◆ DATA
********

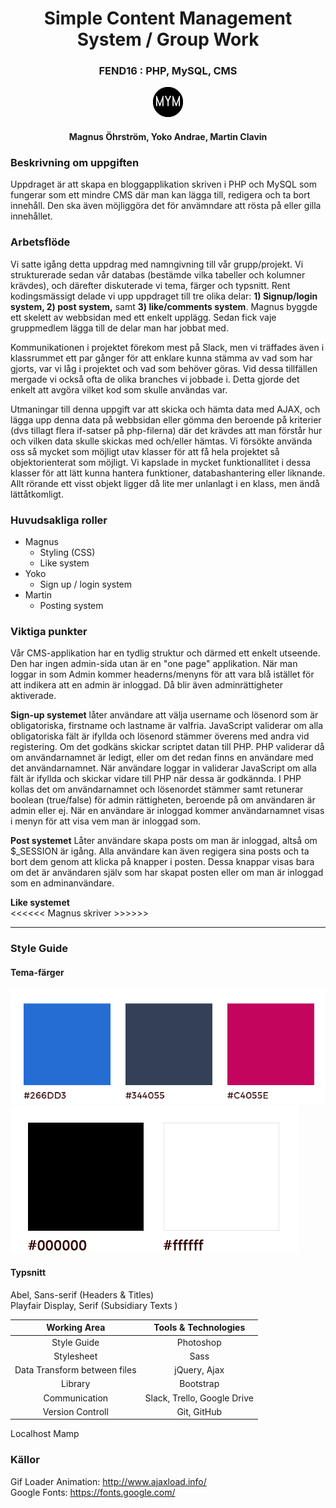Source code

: <div align="center">
<h1>Simple Content Management System / Group Work</h1>
<h3>FEND16 : PHP, MySQL, CMS</h3>
<p align="center"><img src="images/favicon.png" alt="team logo"></p>
<h4>Magnus Öhrström, Yoko Andrae, Martin Clavin</h4>
</div>  

### Beskrivning om uppgiften
Uppdraget är att skapa en bloggapplikation skriven i PHP och MySQL som fungerar som ett mindre CMS där man kan lägga till, redigera och ta bort innehåll. Den ska även möjliggöra det för anvämndare att rösta på eller gilla innehållet.

### Arbetsflöde
Vi satte igång detta uppdrag med namngivning till vår grupp/projekt. Vi strukturerade sedan vår databas (bestämde vilka tabeller och kolumner krävdes), och därefter diskuterade vi tema, färger och typsnitt. Rent kodingsmässigt delade vi upp uppdraget till tre olika delar: **1) Signup/login system, 2) post system,** samt **3) like/comments system**. Magnus byggde ett skelett av webbsidan med ett enkelt upplägg. Sedan fick vaje gruppmedlem lägga till de delar man har jobbat med.  

Kommunikationen i projektet förekom mest på Slack, men vi träffades även i klassrummet ett par gånger för att enklare kunna stämma av vad som har gjorts, var vi låg i projektet och vad som behöver göras. Vid dessa tillfällen mergade vi också ofta de olika branches vi jobbade i. Detta gjorde det enkelt att avgöra vilket kod som skulle användas var.

Utmaningar till denna uppgift var att skicka och hämta data med AJAX, och lägga upp denna data på webbsidan eller gömma den beroende på kriterier (dvs tillagt flera if-satser på php-filerna) där det krävdes att man förstår hur och vilken data skulle skickas med och/eller hämtas. Vi försökte använda oss så mycket som möjligt utav klasser för att få hela projektet så objektorienterat som möjligt. Vi kapslade in mycket funktionallitet i dessa klasser för att lätt kunna hantera funktioner, databashantering eller liknande. Allt rörande ett visst objekt ligger då lite mer unlanlagt i en klass, men ändå lättåtkomligt.

### Huvudsakliga roller
- Magnus
    - Styling (CSS)
    - Like system
 - Yoko
    - Sign up / login system
- Martin
    - Posting system


### Viktiga punkter
Vår CMS-applikation har en tydlig struktur och därmed ett enkelt utseende. Den har ingen admin-sida utan är en "one page" applikation. När man loggar in som Admin kommer headerns/menyns för att vara blå istället för att indikera att en admin är inloggad. Då blir även adminrättigheter aktiverade.
  
**Sign-up systemet** låter användare att välja username och lösenord som är obligatoriska, firstname och lastname är valfria. JavaScript validerar om alla obligatoriska fält är ifyllda och lösenord stämmer överens med andra vid registering. Om det godkäns skickar scriptet datan till PHP. PHP validerar då om användarnamnet är ledigt, eller om det redan finns en användare med det användarnamnet. När användare loggar in validerar JavaScript om alla fält är ifyllda och skickar vidare till PHP när dessa är godkännda. I PHP kollas det om  användarnamnet och lösenordet stämmer samt retunerar boolean (true/false) för admin rättigheten, beroende på om användaren är admin eller ej. När en användare är inloggad kommer användarnamnet visas i menyn för att visa vem man är inloggad som.
  
**Post systemet**
Låter användare skapa posts om man är inloggad, altså om $_SESSION är igång. Alla användare kan även regigera sina posts och ta bort dem genom att klicka på knapper i posten. Dessa knappar visas bara om det är användaren själv som har skapat posten eller om man är inloggad som en adminanvändare.

**Like systemet**  
<<<<<< Magnus skriver >>>>>>

<hr>

### Style Guide
#### Tema-färger
![theme colors](images/mym-color.jpg)
![theme colors](images/mym-color2.jpg)

#### Typsnitt
Abel, Sans-serif (Headers & Titles)  
Playfair Display, Serif (Subsidiary Texts )

|  Working Area | Tools & Technologies |
|:-----:|:-----:|
|Style Guide|Photoshop|
|Stylesheet|Sass|
|Data Transform between files|jQuery, Ajax|
|Library|Bootstrap|
|Communication|Slack, Trello, Google Drive|
|Version Controll|Git, GitHub|
Localhost Mamp


### Källor
Gif Loader Animation: http://www.ajaxload.info/  
Google Fonts: https://fonts.google.com/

********

◆ DIRECTIONS
Nothing but a number is expected here: the number of lines in the entries that include the word "login".

◆ RESPONSE BOX
2